Via the Council on Hemispheric Affairs, an interesting article by Jennifer Aron:
Cuba Conceals Cholera Outbreak. Excerpt:
There is no doubt that the Cuban Ministry of Public Health issues a wealth of practicable information on cholera, including detailed books and training procedures. However, the Ministry has unyieldingly refused to distribute much of this material to the island’s residents, prompting a significant amount of scrutiny from the outside world, which is increasingly aware of this medical problem.
Cholera is easily treatable when diagnosed, with a low mortality rate, if the disease is promptly treated. Up to 80 percent of cholera cases are treatable simply through the use of rehydration salts, while less than one percent of all cases are fatal.
Having long dealt with cholera related issues, Cuba routinely has sent medical aid workers, as well as instructors, to teach professional medicine on a worldwide basis during natural disasters, in other countries ranging from earthquakes to hurricanes relief missions. In 2010, the Castro administration sent doctors and major supply shipments to Haiti to help deal with their ongoing cholera epidemic.
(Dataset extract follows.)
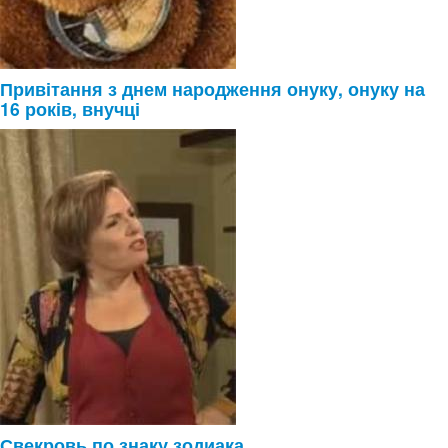
Привітання з днем народження онуку, онуку на
16 років, внучці
Свекровь по знаку зодиака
In 2011, Cuba’s Ministry of Public Health realized that aid workers returning from Haiti might have carried with them to the island the possibility of a future cholera outbreak. While Havana officials were fully aware of the potential danger to the health of the local population, low level officials were not sharing information with members of the community and failed to take necessary precautions.
Ironically, the Caribbean island has had a long history of rallying its people for grassroot efforts on health and national issues. During the National Literacy Campaign in 1961, the country achieved a literacy rate of 99.8 percent, with Cubans from all walks of life traveling throughout the country and teaching, on a person to person basis, people from all demographics to read.
The Pan American Health Organization (PAHO), a branch of the World Health Organization, has recommended that with the confirmation of cholera cases in Cuba: “In an outbreak situation the following measures are recommended:
• Intensified surveillance with the inclusion of active case finding.
• Laboratory confirmation to monitor the geographic spread and the resistance pattern.
• Weekly analysis of the number of cases and deaths by age, sex, geographical location, and hospital admission.”
PAHO also set out what actions Cuba must take to strengthen “public health education awareness with an emphasis on hand hygiene and safe food and drinkable water…while continuing to take action to ensure the supply of drinkable water as well as the strict control of food products.” In order to eradicate cholera on the island, Cuba needs to apply its past successful grassroots experience.
I'm not sure that PAHO, after its feckless performance in Haiti, is in any position to give advice on cholera control. But the Cuban government's response has undercut its own hard-earned reputation as a leader in public health—and its credibility in general. Both organizations seem to consider political embarrassment a far graver threat than cholera.